Ils tapotent sur leur clavier et jouent, impuissants, mais ils n'obtiennent jamais satisfaction et ça les rend méchants, envieux, ambitieux, plein de l’inutile désir. Ils croient qu'il suffit de tapoter pour être un écrivain.
Et pour les talents naturels il leur faut tout le courage, une saine et authentique rage au cœur pour ne point rentrer en soi amertume et envie vengeresse qui mènerait à brader leur talent - pour une reconnaissance facile et une lâche médaille des patrons. Il faut aux talentueux travailler, travailler seul, plus seul que seul : solitaire ! Mais solidaire dans l’infinitude d’une solitude nécessaire pour écrire, pour écrire pour tous, pour écrire contre tous - mais toujours écrire pour tous.
Et pour ne point compter sur les fabricants, apprendre à faire soi-même un livre, et puis confier la maquette à un imprimeur - de talent !
Nous n’avons plus d’éditeurs de talent, soyons nous-mêmes éditeurs !
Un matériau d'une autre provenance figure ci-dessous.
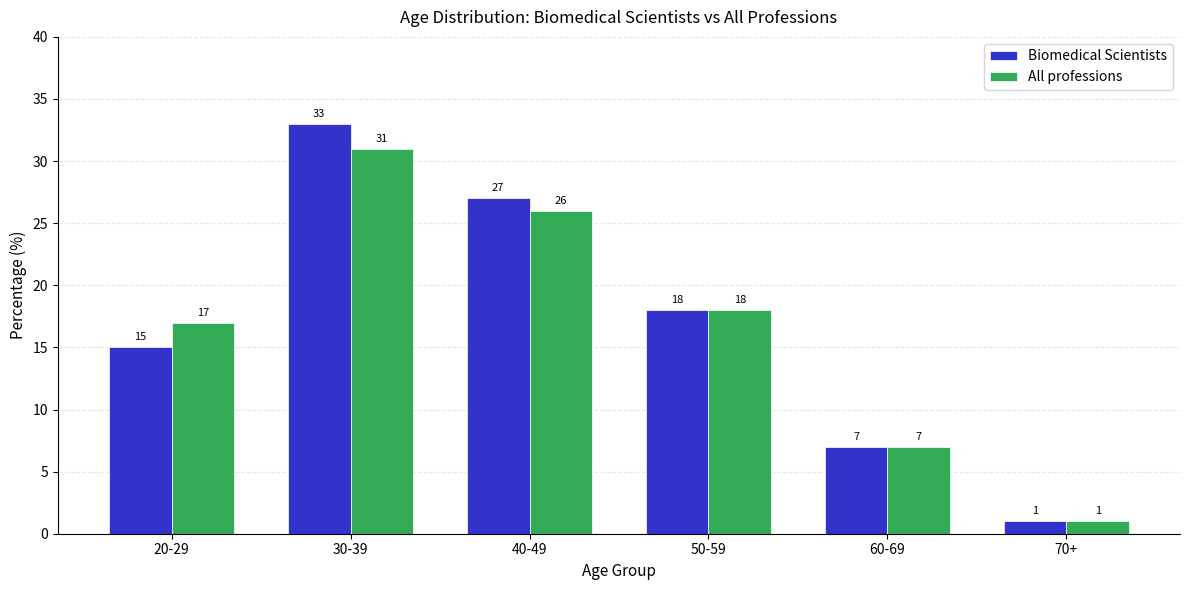

Which category has the lowest value in the Biomedical Scientists series?

70+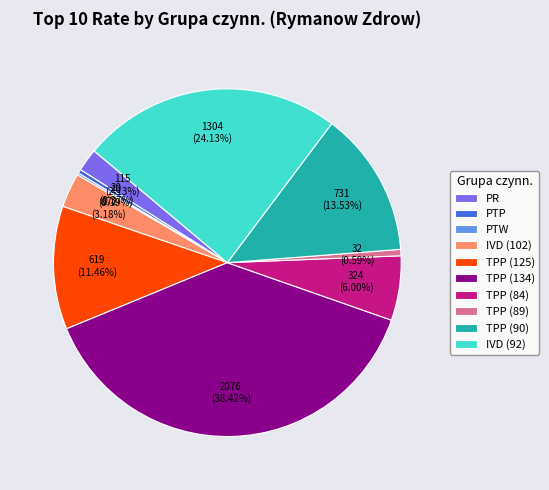

What is the largest slice in the pie chart?

TPP (134)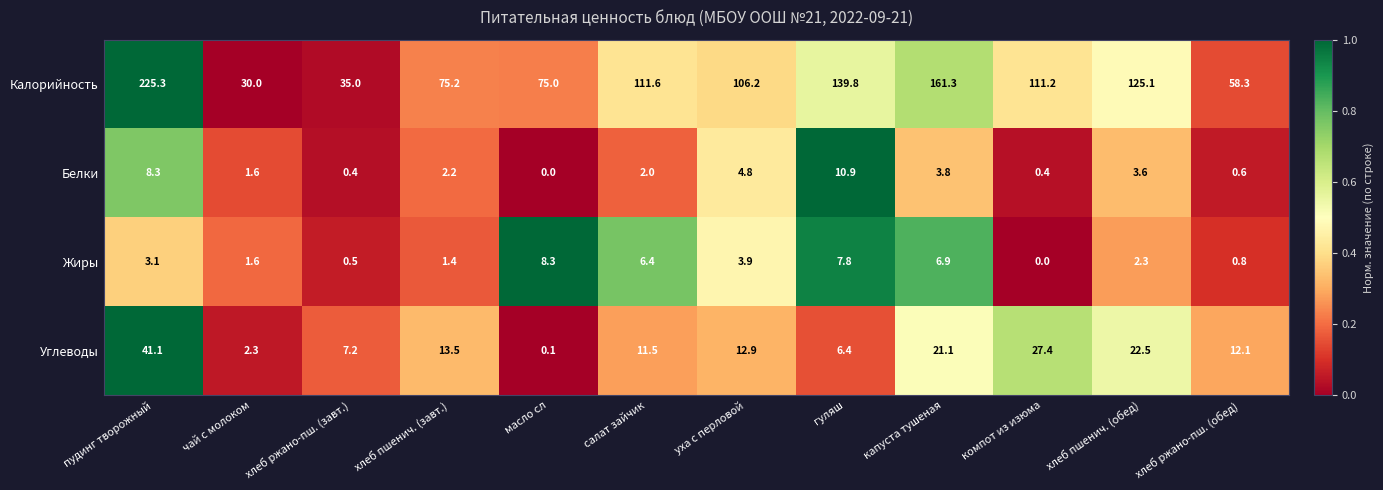

Which series has the widest spread of values?

Калорийность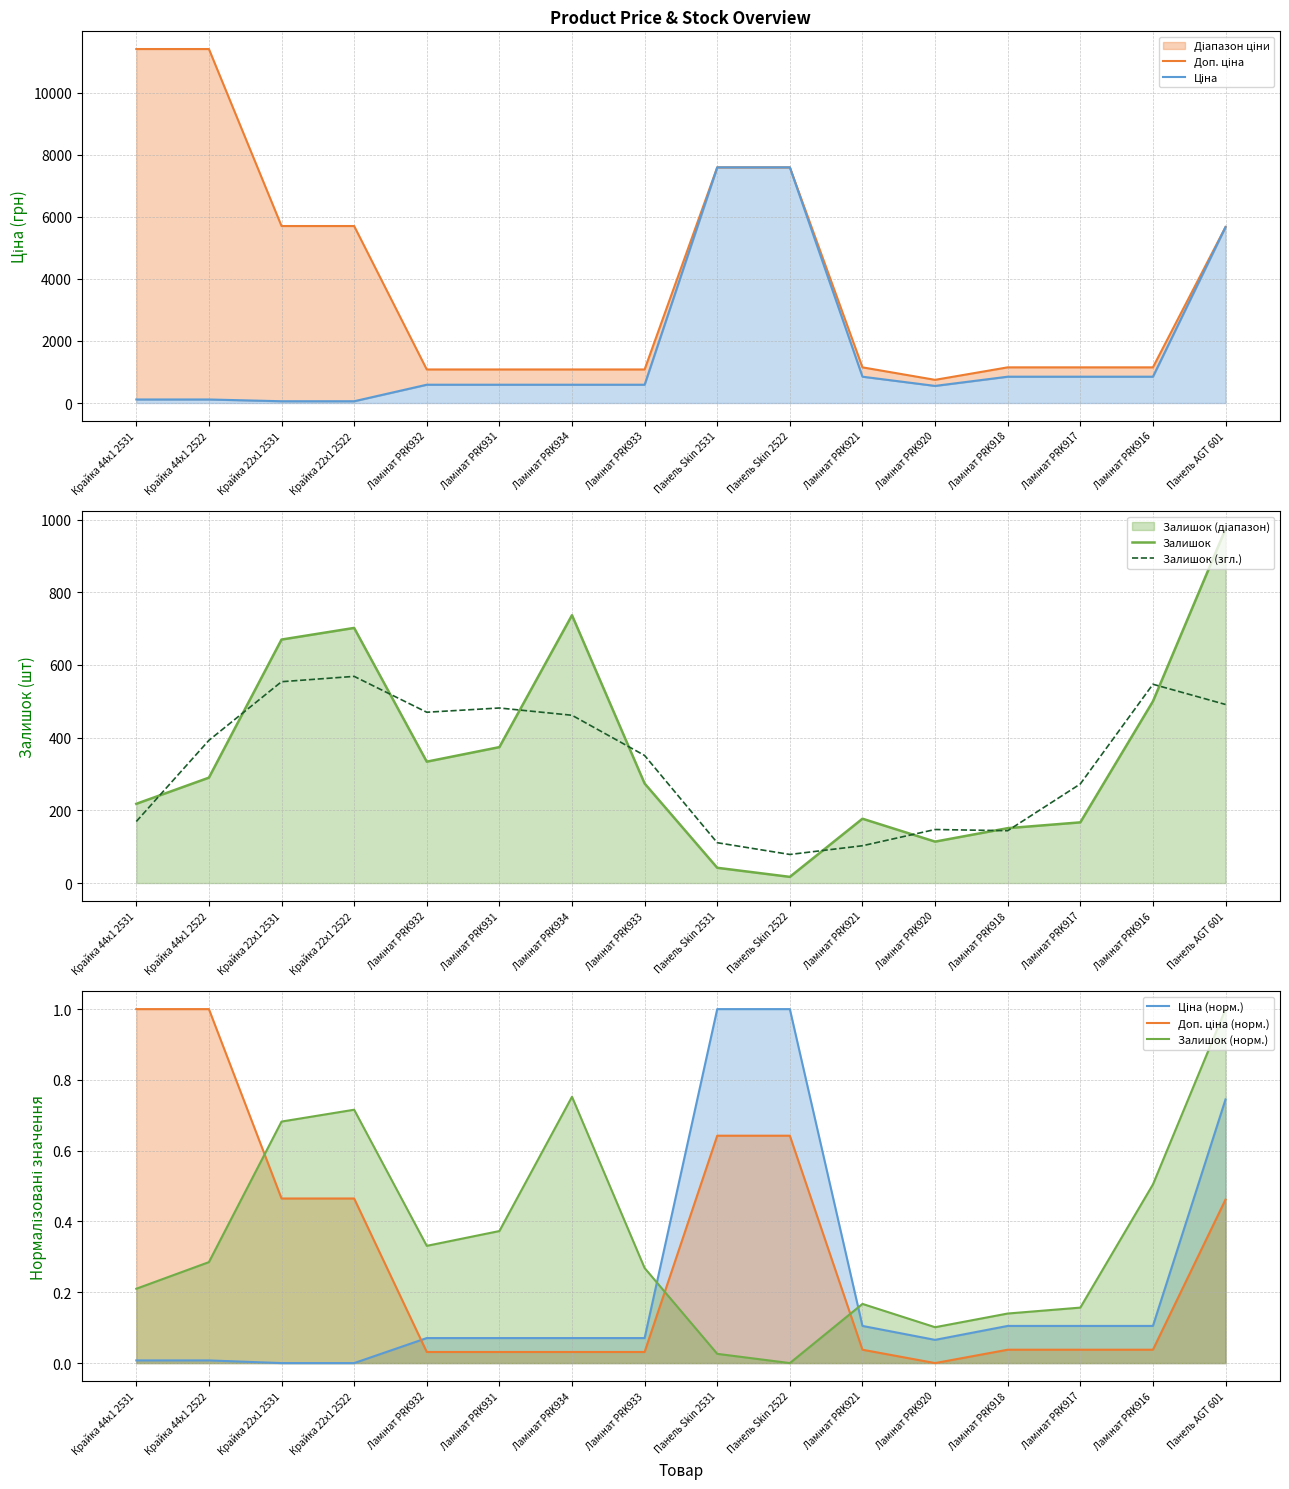

True or false: Ціна and Доп. ціна intersect in this chart.

False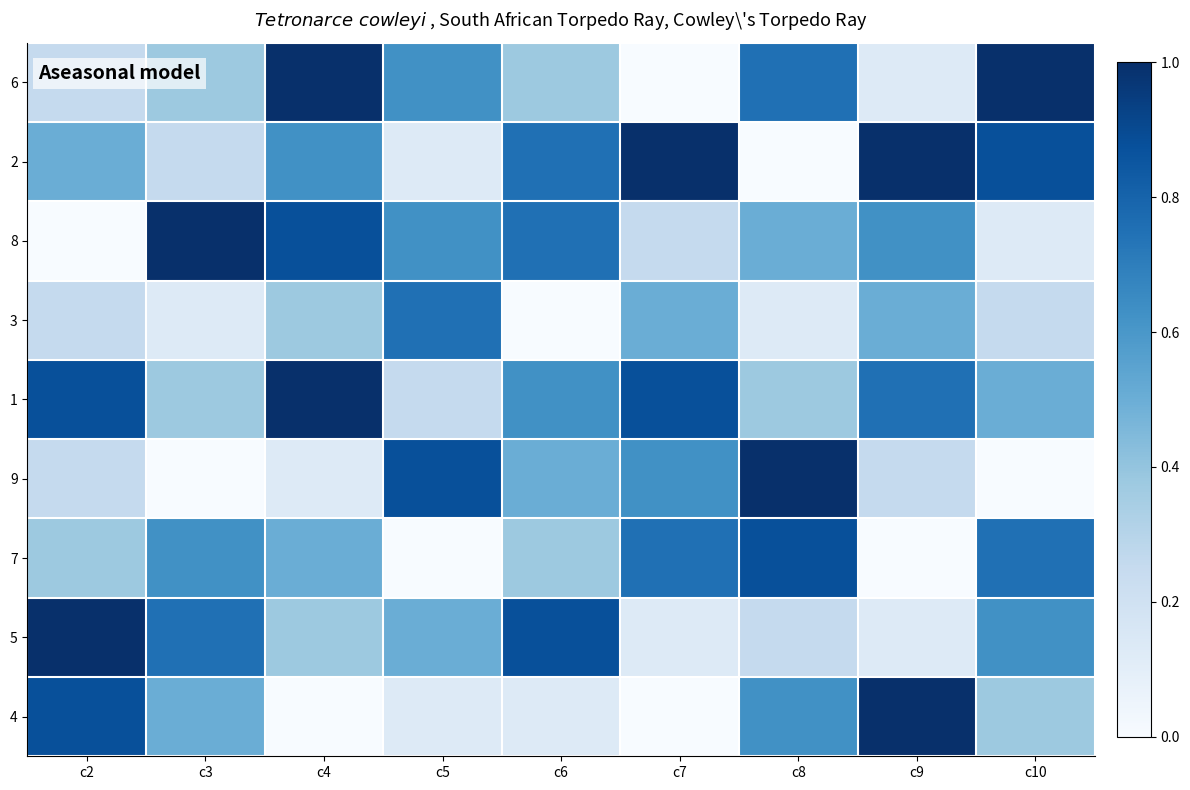

How many series are shown in this chart?

9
Alors le naturel reviendra sur la place publique et nous offrirons en don gratuit nos trouvailles de façon orale ou par l’imprimé ou bien la danse, la pantomime, en musique ! Et, par le trottoir, nous distribuerons la joie de vivre, d’aimer et d’être aimé.
Pour saluer la beauté.
Et l’amour, la plus grande force !
Le vrai art de vivre de l’écrivain de talent sera de se donner à connaître, d’aimer en offrant ses propres productions sans espoir de retour - puisqu’il nous faut toujours et de toute façon - quitter ce monde en y abandonnant le meilleur de nous dans les cœurs de nos amis, distribuer notre héritage naturel mais cultivé, ce sera notre propre œuvre accomplie, mais, ô jamais, achevée !
Travailler pour vivre et vivre pour donner.